Nowadays, qPCR and IF staining tests of BAL fluid samples are the primary tests recommended by the guidelines to confirm the diagnosis of PCP in non-HIV patients, with serum β-D-glucan testing as an adjunctive laboratory diagnostic tool [8]. Although well-tolerated, it is not uncommon for patients to develop fever and worsening hypoxemia after the bronchoscopy [33]. The implementation of BAL techniques also requires specialist technicians, specialized equipment and rooms, and is difficult to carry out in resource-limited areas and medical centers. Other non-invasive methods, such as qPCR and IF staining of upper respiratory specimens (i.e., induced sputum [34, 35], oral washings [36, 37], nasopharyngeal aspirate [38, 39]) and/or blood samples [38, 40] are not diagnostically satisfactory, with the diagnostic specificity ranged from 54 to 100%, and the diagnostic sensitivity from 50 to 77%. The new strategy in our study, if its general validity is confirmed in future studies, has the potential to provide an accurate and non-invasive way to identify the risk of PCP infection in non-HIV patients.

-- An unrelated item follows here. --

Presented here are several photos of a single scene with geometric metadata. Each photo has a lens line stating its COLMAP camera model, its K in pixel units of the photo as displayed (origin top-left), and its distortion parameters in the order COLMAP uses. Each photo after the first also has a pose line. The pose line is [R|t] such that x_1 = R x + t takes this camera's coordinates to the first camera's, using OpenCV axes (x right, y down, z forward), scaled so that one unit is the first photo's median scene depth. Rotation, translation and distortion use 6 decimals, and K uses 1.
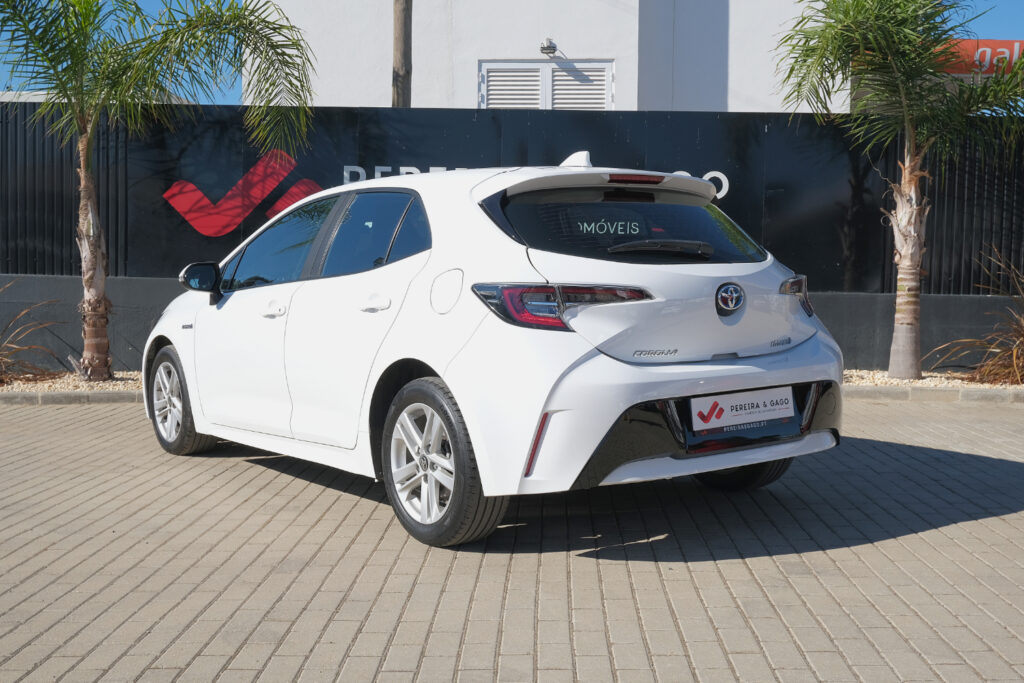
lens RADIAL K [[1145.1, 0, 512.0], [0, 1145.1, 341.5], [0, 0, 1]] dist [-0.015514, -0.013644]
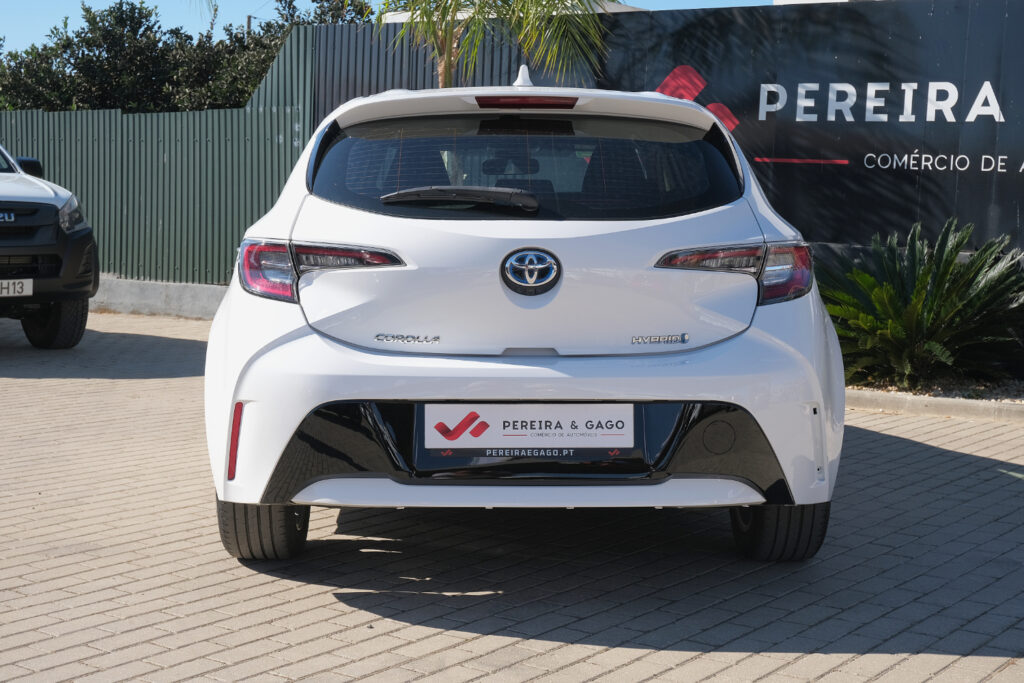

This study had several limitations. First, the sample size of the population included in this study was not large. Second, this single-center retrospective study did not include external validation, which may have led to bias in model performance. Third, six patients with qPCR (-) and IF (+) were excluded to ensure confirmation of pathological results (as the results were technically inconsistent), which could have led to a small selection bias. Fourth, PPV and NPV were calculated in the existing population (PCP prevalence of 43.6%) and may be altered due to changes in PCP prevalence. Therefore, a large multicenter study is needed to validate these findings.

Conclusions

Radiomics showed good diagnostic performance in differentiating PCP from other types of pneumonia in non-HIV patients. A combined diagnostic method including radiomics and serum β-D-glucan has the potential to provide an accurate and non-invasive way to identify the risk of PCP infection in non-HIV patients with CT manifestation of pneumonia.